* _WRITTEN TASK_: In every item below, change "scientific name" to "species" and reproduce the text lines otherwise unchanged. Omit the pictures.

* _STORED DATA_:
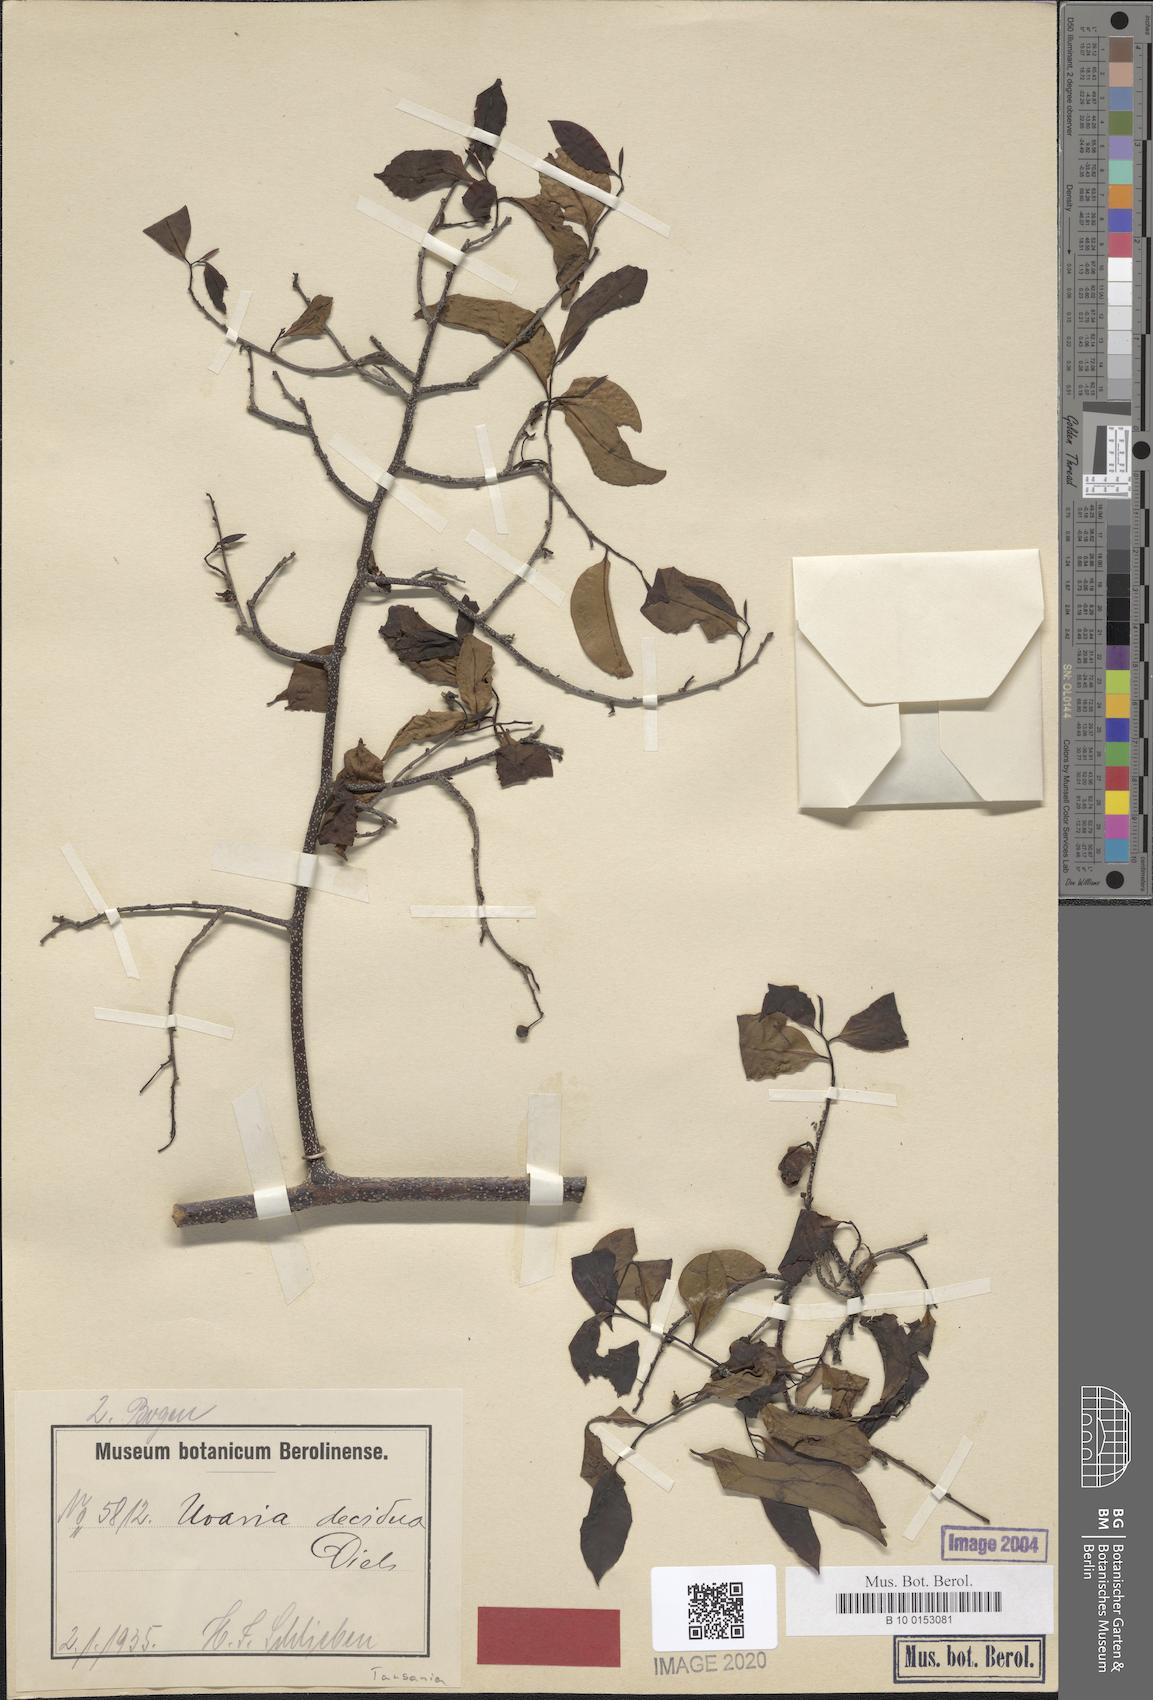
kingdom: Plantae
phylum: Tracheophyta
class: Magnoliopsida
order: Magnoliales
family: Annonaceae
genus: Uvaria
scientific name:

* _TASK ANSWER_:
kingdom: Plantae
phylum: Tracheophyta
class: Magnoliopsida
order: Magnoliales
family: Annonaceae
genus: Uvaria
species:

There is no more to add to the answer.